Code-barres / Barcode : 0809478090403

Reviewer: Barry Brenesal

This album is very similar in structure to another entitled These Distracting Times, released in 2009 and reviewed by J. F. Weber (Obsidian 702; Fanfare 33:1). That disc featured a mix of pieces for viol consort, anthems and canticles for choir (with and without viol consort), and works for solo organ. David Skinner led Alamire and the Choir of Sidney Sussex College, Cambridge. Our current release features an identical mix of textures (the album itself is entitled Anthems & Canticles), save that the choral works were all composed for accompaniment by viol consort, along the lines of many accompanied English songs published in Tomkins’s youth. Fretwork only performs three selections and the Sidney Sussex Choir, 12, under Skinner. On this release, the division of labor is spread identically, with seven cuts allocated to Phantasm by itself, and seven featuring the Magdalen College of Oxford.

There isn’t much duplication between these releases, fortunately. Only the pair of canticles from the Fifth Service and the Pavan VII can be heard on both albums. Skinner and Hyde favor performances that are very similar in tempos, balance, accent, and rhythmic treatment. I marginally prefer tenor Timothy Lintern in the Nunc dimitis on this release for his briefly heard but attractive timbre—otherwise, there’s not much to choose between the choirs. Fretwork, on the other hand, is significantly slower in its tempos than Phantasm, roughly 56 bpm versus 80. Phantasm, as always, takes pains to clarify textures and point entries. This is especially important in the six-part Fantasia XVII and the Pavan and Galliard where Tomkins uses his larger ensemble to advantage, playing off various trio and quartet groupings against one another, as Laurence Dreyfus points out in his excellent notes. Fretwork, by contrast, exploits its slower tempos and darker sound to create a very stately effect that is only slightly altered after the divisions begin.

Though I wouldn’t want to do without either album, the choral sound slightly favors Hyde and his singers. The sound imaging of individual soloists is a bit firmer on this release, recorded in the Chapel of Merton College, Oxford, than under Skinner, where they are slightly more recessed from the microphones.

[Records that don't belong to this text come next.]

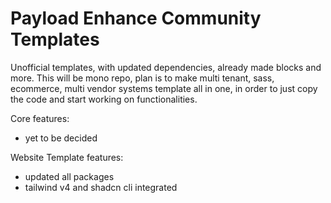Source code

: # Payload Enhance Community Templates

Unofficial templates, with updated dependencies, already made blocks and more.
This will be mono repo, plan is to make multi tenant, sass, ecommerce, multi vendor systems template all in one, in order to just copy the code and start working on functionalities.


Core features:

- yet to be decided

Website Template features:

- updated all packages
- tailwind v4 and shadcn cli integrated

The engineering is any case far better than the previous pairing of Hyde and Phantasm in music by John Ward (Linn 427).

Given the quality of Tomkins’s music and the quality of both these recordings, I wouldn’t want to do without either. But if I had to choose one, it would be the Hyde/Phantasm collaboration, in large part because Phantasm remains, to my mind, without peer among modern viol consorts on records today, for its beauty of tone and attention to phrasing.